As I gear up to launching Finding Inclusivity, I’m thinking about a lot of things.
What it means to be a woman. How that has affected how I move through life. What we women all have in common.
And one thing I noticed, looking around at the women around me, is body language.
Have you heard of man-spreading? It made the news at least once recently. Men sitting in public transit taking up more than their seat, legs spread wide.
Stay with me here because I love men. Some of my favourite people are men. This is not anti-men. This is just observation.
Men take up space in the way they sit and stand. Wide. Unapologetic. Making sure we know that they’re there.
Women sit tight. Legs crossed. Arms folded. Shrinking.
I noticed this even in myself. And definitely around me.
There’s thinking out there that our body language affects how we feel. That if we shrink, we feel small. The same way that if you smile when you’re not happy, your mood lifts.
So what do these differences mean?
In my mind, it feels like we apologize for taking up space. We go out of our way to minimize the space we do take. We regret our very presence.
And do you know what I did about this?
I sit and stand like a man. When I find myself shrinking, I spread out. I’ve been told it’s not lady like but I don’t care. When I am in a space, I choose to OWN that space.
I’m here. I have a purpose. I do NOT apologize for my presence.
And it works. I’m far more confident. I get taken seriously. It flows back into how I see myself.
Finding Inclusivity is a project about what it means to be a woman. How that has helped or hindered our way through life.
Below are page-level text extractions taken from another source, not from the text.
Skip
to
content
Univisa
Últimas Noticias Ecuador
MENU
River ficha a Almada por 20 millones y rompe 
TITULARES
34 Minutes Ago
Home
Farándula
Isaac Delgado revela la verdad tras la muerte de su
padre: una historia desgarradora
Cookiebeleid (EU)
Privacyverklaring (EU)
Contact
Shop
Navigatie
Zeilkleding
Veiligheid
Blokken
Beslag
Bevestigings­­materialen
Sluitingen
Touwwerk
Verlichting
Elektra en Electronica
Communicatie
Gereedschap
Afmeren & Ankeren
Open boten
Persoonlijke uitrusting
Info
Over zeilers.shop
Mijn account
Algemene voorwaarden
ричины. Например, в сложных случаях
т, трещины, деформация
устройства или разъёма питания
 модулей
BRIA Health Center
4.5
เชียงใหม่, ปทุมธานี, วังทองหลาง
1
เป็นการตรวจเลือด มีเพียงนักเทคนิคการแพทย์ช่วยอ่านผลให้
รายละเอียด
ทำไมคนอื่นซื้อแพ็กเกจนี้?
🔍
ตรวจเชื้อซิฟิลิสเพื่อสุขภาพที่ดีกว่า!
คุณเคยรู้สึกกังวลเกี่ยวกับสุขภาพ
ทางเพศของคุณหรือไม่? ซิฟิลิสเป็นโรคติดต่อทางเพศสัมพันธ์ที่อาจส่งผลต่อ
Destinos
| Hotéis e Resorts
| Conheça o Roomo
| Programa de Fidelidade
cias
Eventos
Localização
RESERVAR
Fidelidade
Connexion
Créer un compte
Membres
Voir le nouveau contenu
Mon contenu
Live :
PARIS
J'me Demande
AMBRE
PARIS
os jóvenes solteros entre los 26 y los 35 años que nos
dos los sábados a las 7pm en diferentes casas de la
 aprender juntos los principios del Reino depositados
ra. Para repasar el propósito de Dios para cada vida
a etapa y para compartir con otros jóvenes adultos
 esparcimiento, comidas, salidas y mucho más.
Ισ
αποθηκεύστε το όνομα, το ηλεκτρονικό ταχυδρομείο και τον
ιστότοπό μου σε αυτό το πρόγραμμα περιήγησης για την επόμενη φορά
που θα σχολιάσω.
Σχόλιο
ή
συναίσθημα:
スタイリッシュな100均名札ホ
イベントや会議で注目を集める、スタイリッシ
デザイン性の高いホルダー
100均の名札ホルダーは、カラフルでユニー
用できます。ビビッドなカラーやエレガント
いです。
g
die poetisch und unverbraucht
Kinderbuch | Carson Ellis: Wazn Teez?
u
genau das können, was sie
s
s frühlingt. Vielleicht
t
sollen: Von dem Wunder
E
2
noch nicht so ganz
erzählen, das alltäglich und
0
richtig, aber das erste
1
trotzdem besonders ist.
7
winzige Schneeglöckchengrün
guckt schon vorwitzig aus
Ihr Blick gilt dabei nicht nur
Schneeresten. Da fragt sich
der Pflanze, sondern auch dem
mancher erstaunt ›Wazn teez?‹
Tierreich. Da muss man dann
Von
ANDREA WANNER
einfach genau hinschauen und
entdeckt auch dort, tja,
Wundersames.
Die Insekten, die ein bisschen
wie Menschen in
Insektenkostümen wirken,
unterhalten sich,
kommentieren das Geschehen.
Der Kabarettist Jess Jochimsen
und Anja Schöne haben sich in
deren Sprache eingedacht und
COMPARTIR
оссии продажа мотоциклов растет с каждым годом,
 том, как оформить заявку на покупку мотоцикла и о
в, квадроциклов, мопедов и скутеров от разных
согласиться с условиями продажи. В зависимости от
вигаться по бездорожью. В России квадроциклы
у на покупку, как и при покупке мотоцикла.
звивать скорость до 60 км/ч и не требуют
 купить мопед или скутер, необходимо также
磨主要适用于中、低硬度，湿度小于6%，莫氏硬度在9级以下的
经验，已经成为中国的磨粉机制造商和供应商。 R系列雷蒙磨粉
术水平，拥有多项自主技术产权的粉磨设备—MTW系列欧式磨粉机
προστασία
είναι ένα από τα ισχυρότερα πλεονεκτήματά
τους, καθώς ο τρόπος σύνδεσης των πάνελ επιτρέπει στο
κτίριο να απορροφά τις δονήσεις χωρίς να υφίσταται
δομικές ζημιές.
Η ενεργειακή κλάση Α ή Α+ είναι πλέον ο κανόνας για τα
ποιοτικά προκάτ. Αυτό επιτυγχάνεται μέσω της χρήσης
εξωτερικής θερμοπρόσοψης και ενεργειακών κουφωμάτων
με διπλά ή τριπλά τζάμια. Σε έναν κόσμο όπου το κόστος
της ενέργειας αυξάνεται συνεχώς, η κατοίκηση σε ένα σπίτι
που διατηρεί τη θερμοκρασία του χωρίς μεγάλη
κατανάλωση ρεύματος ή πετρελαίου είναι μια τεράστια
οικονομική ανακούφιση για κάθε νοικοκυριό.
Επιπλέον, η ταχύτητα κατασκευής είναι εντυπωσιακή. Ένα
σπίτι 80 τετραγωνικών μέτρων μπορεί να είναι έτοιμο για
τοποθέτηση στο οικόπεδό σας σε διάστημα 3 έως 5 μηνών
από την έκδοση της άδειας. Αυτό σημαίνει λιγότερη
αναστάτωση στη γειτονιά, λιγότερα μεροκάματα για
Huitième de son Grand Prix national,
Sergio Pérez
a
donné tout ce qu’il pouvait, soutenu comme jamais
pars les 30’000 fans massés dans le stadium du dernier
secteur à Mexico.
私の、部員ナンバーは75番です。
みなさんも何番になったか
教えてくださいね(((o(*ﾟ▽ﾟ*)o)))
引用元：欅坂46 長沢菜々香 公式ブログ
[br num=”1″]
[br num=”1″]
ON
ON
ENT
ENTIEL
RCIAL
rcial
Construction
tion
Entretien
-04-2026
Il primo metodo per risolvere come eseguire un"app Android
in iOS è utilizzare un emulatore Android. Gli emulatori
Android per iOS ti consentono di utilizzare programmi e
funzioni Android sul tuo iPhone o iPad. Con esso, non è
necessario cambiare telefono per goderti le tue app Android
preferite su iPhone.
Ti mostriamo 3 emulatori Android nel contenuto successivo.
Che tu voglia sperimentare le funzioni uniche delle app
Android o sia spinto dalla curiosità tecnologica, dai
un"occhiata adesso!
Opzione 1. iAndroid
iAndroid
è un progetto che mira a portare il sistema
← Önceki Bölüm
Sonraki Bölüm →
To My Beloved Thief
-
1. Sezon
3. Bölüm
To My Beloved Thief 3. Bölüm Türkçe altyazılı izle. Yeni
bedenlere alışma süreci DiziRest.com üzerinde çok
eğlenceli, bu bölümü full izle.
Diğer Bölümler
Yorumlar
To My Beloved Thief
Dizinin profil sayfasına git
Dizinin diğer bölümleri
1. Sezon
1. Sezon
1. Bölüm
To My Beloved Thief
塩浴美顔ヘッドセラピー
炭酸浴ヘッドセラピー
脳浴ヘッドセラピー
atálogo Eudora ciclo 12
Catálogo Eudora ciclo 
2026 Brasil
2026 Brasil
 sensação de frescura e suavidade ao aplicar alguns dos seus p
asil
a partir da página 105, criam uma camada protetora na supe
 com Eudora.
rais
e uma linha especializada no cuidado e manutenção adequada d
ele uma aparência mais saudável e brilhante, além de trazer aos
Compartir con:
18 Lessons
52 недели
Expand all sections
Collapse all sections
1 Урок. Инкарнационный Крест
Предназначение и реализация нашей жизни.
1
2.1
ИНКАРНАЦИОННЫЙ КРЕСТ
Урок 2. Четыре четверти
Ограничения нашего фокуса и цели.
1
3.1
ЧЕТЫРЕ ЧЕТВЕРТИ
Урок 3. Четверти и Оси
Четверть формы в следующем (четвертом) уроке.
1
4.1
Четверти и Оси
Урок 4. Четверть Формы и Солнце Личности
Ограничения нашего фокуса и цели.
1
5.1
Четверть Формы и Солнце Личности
It is a dialogue about how we all fit, if we identify as female. That there is no cookie cutter version of being female. That it holds us back, moves us forward and definitely affects every aspect of our lives.
I’ll be reaching out to a few people this week, inviting them to join my project, but if you have a story to share, I want to hear from you. If you have interesting friends or connections, please connect!
Our stories matter. Our differences should be celebrated.
And men? Your stories will be celebrated next. I’m just starting where I know best: being female.